What is the best advice you have ever heard?
It was from a managing editor who told me the sign of a great writer is a full trash basket. Writing is hard work, although I find it much less strenuous than manual labor. Rewriting is even harder. From there, rewriting the rewriting of the rewriting can turn into a rewriting nightmare. I have full trash cans all over my house. It feels more satisfying if they’re overflowing — it’s proof I’m being productive and working at improving as a writer.
What are you reading now?
After such a long stretch of intense writing with my book, my brain needs a breather. I’m doing some light reading, which consists mostly of tea leaves. Next, I’m going to relisten to an audiobook called “How Come That Idiot’s Rich and I’m Not?” by Robert Shemin.
What’s next for you as a writer?
Write. Dream. Write. Create. Write. Contemplate. Write. Lose sleep. Write. Feel cranky. Write.
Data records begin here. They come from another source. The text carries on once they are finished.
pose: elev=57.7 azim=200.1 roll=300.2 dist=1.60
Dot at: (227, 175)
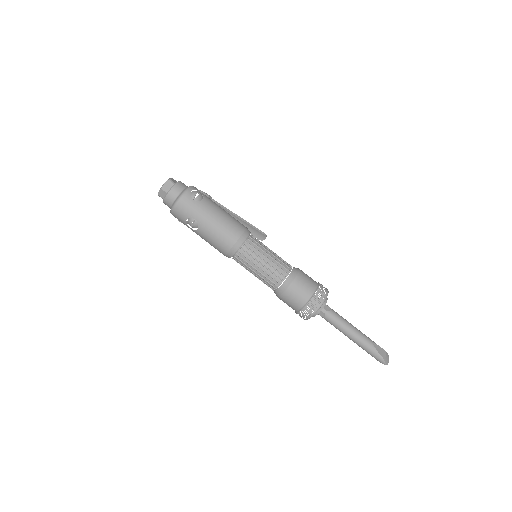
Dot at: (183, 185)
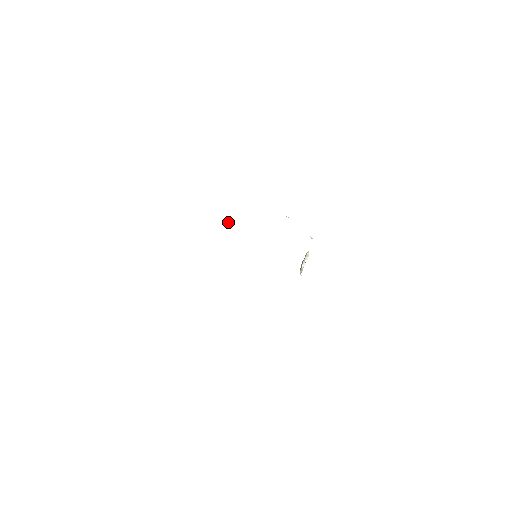
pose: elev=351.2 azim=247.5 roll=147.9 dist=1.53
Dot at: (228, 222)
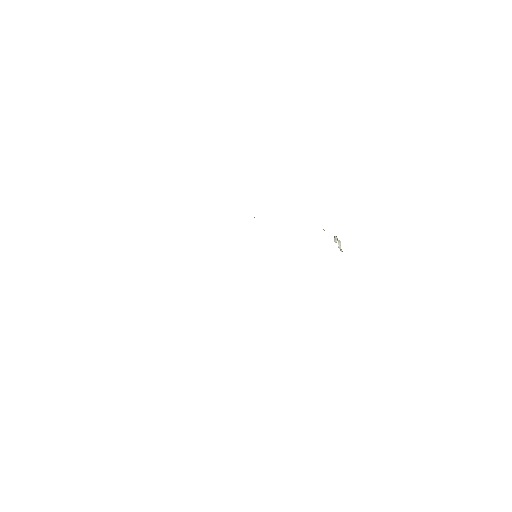
Dot at: occluded
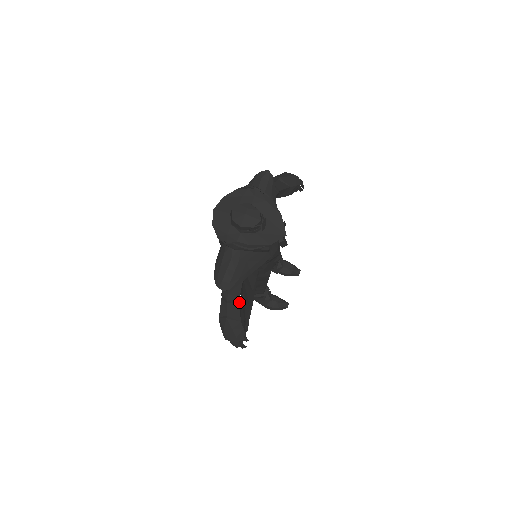
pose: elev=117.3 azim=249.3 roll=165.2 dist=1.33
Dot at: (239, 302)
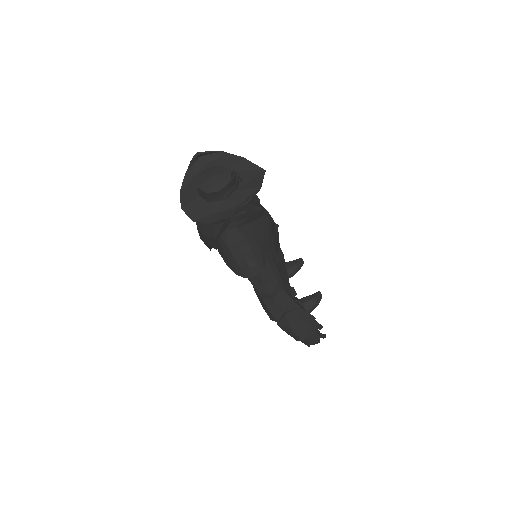
Dot at: (281, 289)
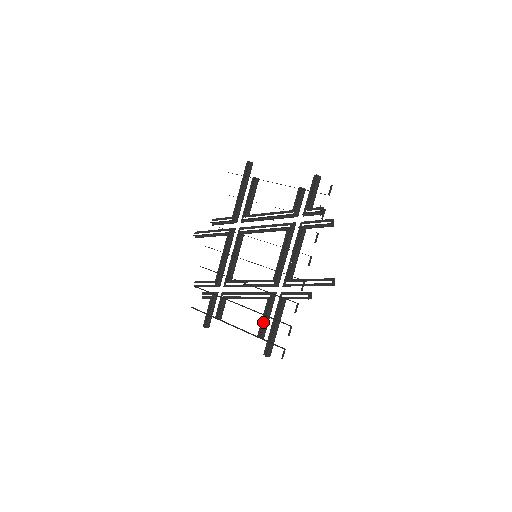
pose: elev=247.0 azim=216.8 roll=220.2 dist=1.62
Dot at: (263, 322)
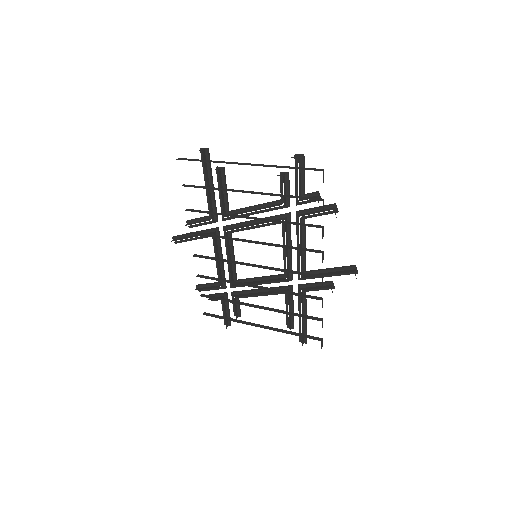
Dot at: (289, 317)
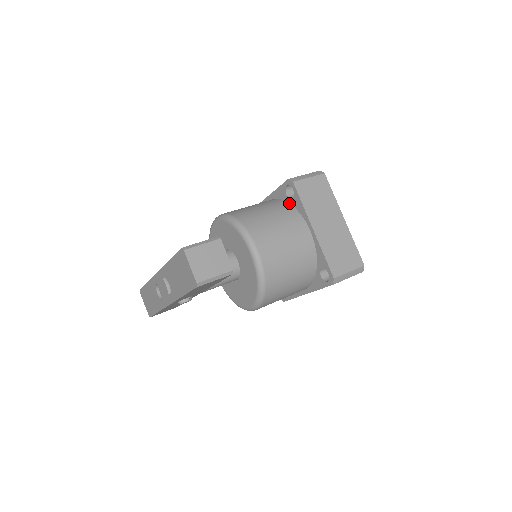
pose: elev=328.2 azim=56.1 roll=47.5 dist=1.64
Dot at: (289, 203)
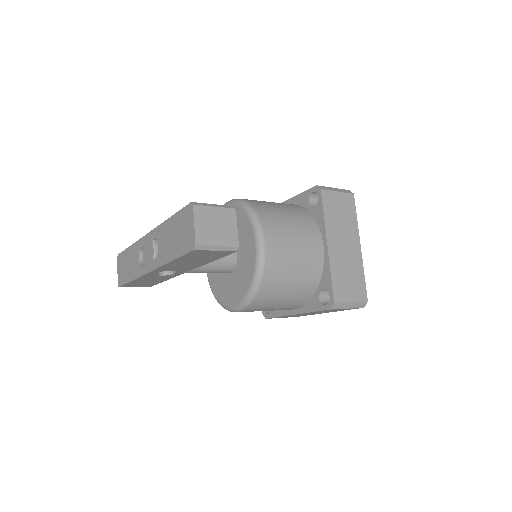
Dot at: (309, 211)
Repeat.
If you were going to be stranded on a desert island and allowed to take 3 or 4 books with you what books would you bring?
Assuming there isn’t a book called “Ditch the Deserted Island” for sale, I’d look for English translations of:
1) Venmurasu by Bahuleyan Jeyamohan — 22,400 pages, 3,680,000 estimated words
2) Devta by Muhiyyu-d-Deen Nawaab — 4,723 pages, 2,206,310 words
3) Les Hommes de bonne volonté by Jules Romains — 7,892 pages, 2,070,000 words
These entries from Wikipedia’s list of longest novels should cover all the reading for the length of my visit.